### Work item
Your copy of the entries below should hold exactly the lines from the one containing "left hip: (558, 329)" to the one containing "left shoulder: (201, 256)", inclusive, and no pictures.

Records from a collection
◇ ◇ ◇ ◇ ◇
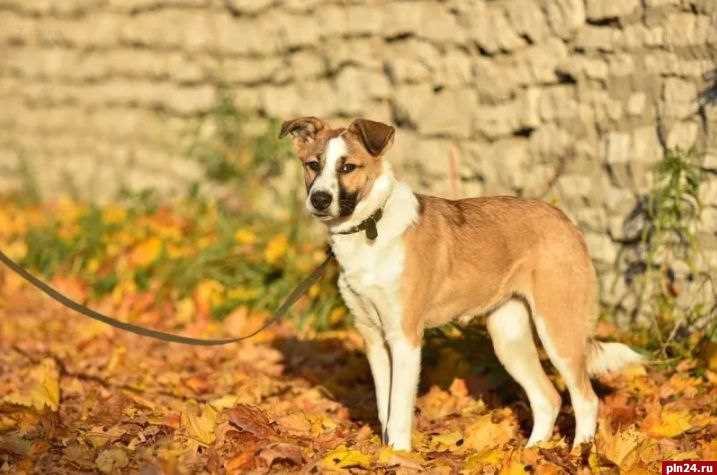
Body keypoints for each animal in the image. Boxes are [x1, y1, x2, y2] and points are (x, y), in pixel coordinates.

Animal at [276, 117, 640, 452]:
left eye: (348, 167)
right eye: (313, 165)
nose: (319, 199)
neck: (370, 227)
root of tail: (567, 223)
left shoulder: (404, 338)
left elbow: (399, 410)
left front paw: (399, 455)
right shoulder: (374, 339)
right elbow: (383, 407)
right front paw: (385, 453)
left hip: (558, 329)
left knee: (585, 398)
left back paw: (580, 451)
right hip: (508, 337)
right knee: (547, 398)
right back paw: (531, 453)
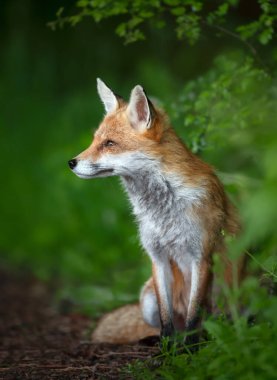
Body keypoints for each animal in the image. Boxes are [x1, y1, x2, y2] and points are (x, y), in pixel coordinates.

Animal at [68, 79, 244, 344]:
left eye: (109, 144)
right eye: (94, 140)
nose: (72, 163)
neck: (163, 210)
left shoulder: (201, 256)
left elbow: (193, 316)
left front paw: (189, 349)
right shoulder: (157, 256)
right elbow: (166, 318)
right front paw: (167, 348)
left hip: (225, 291)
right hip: (147, 298)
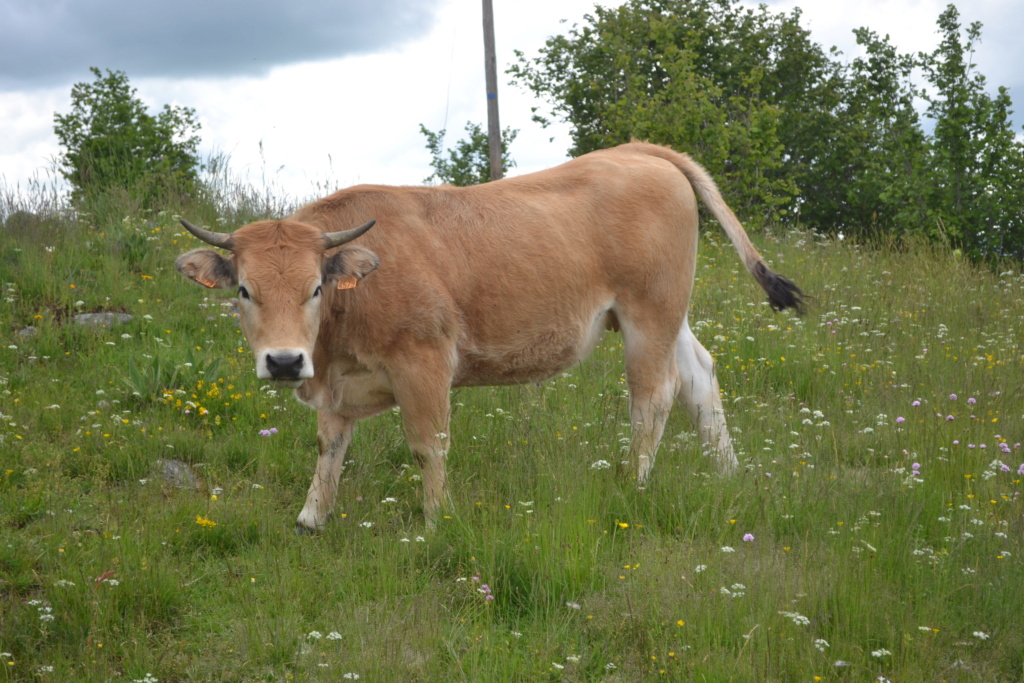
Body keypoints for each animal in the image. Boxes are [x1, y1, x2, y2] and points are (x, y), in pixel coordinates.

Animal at [174, 141, 798, 532]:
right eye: (245, 291)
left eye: (314, 289)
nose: (283, 362)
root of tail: (637, 150)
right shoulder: (334, 379)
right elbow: (330, 446)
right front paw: (311, 518)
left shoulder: (422, 363)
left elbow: (428, 446)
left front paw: (435, 521)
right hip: (671, 315)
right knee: (699, 378)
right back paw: (728, 476)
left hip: (649, 314)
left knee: (654, 396)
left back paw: (633, 483)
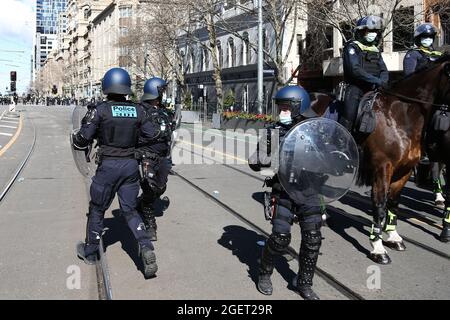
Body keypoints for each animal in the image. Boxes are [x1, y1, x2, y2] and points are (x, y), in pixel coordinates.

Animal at [308, 55, 450, 264]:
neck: (401, 118)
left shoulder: (405, 170)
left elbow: (393, 202)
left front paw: (393, 237)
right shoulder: (382, 167)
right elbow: (379, 204)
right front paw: (378, 248)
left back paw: (323, 215)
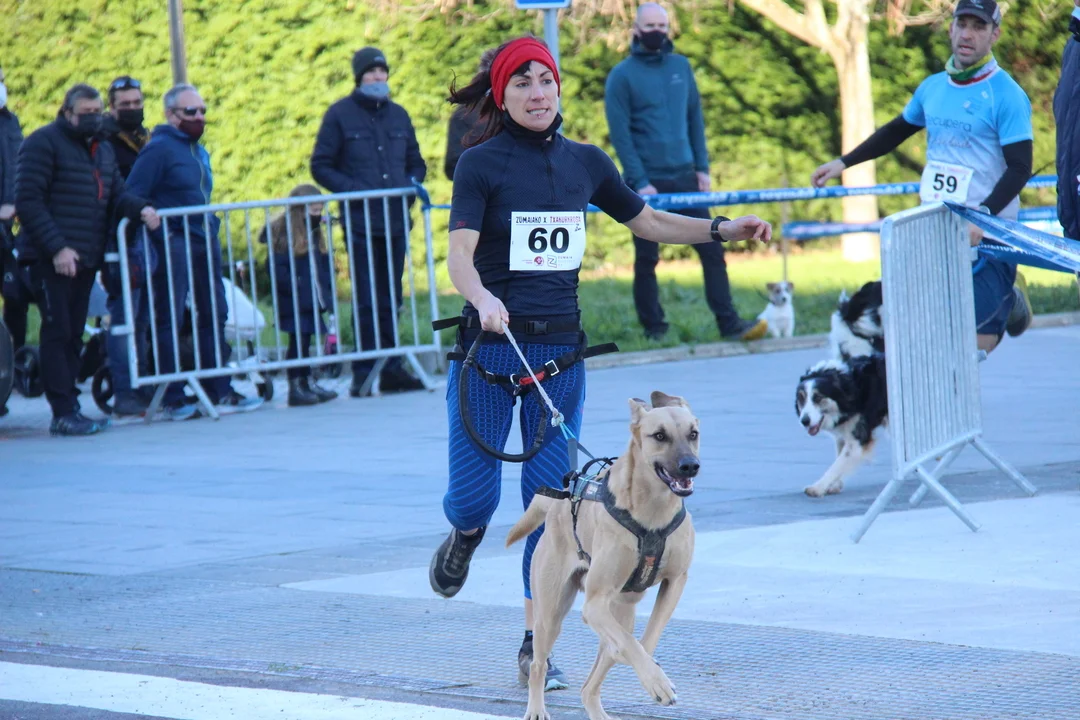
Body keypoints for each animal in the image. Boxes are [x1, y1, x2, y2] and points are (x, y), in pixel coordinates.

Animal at [507, 391, 698, 720]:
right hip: (550, 615)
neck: (653, 509)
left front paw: (650, 672)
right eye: (659, 436)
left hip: (621, 612)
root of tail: (557, 504)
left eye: (693, 434)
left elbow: (646, 640)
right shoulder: (594, 604)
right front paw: (657, 682)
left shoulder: (675, 582)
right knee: (538, 666)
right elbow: (631, 645)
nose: (690, 466)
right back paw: (536, 709)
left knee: (590, 685)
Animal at [795, 353, 888, 497]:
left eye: (818, 398)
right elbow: (840, 458)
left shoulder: (857, 437)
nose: (804, 421)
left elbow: (837, 464)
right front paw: (834, 485)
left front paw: (818, 487)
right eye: (801, 398)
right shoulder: (842, 434)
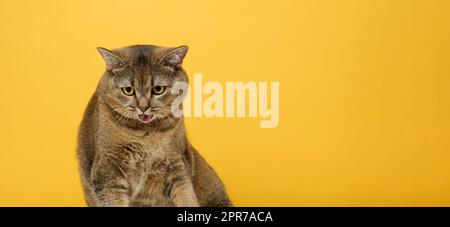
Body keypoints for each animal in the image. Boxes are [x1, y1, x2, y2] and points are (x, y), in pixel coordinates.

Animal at [76, 44, 232, 206]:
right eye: (128, 90)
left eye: (158, 89)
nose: (143, 107)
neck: (147, 135)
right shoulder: (108, 170)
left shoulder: (177, 163)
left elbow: (186, 196)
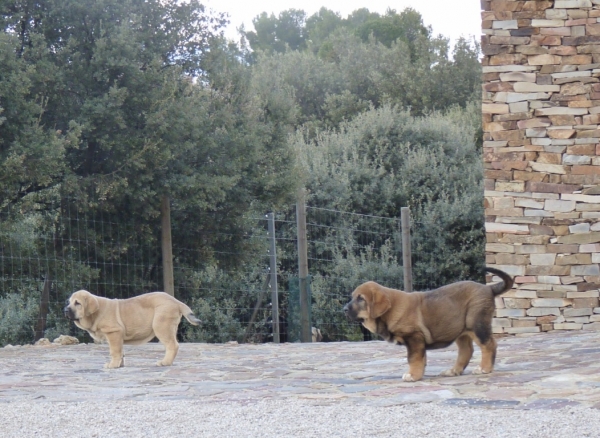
◇ ◇ ◇ ◇ ◇
### Solved exercise
left hip: (558, 329)
left knee: (585, 398)
left back paw: (580, 451)
right hip: (508, 337)
right knee: (547, 398)
right back paw: (531, 453)
Body keypoints for each animal in the image. Boxes are [x1, y1, x2, y2] and points are (x, y), in pixel coordinates.

Animal at [68, 79, 244, 344]:
left eye: (109, 144)
right eye: (94, 140)
nose: (72, 163)
neck: (163, 210)
left shoulder: (201, 256)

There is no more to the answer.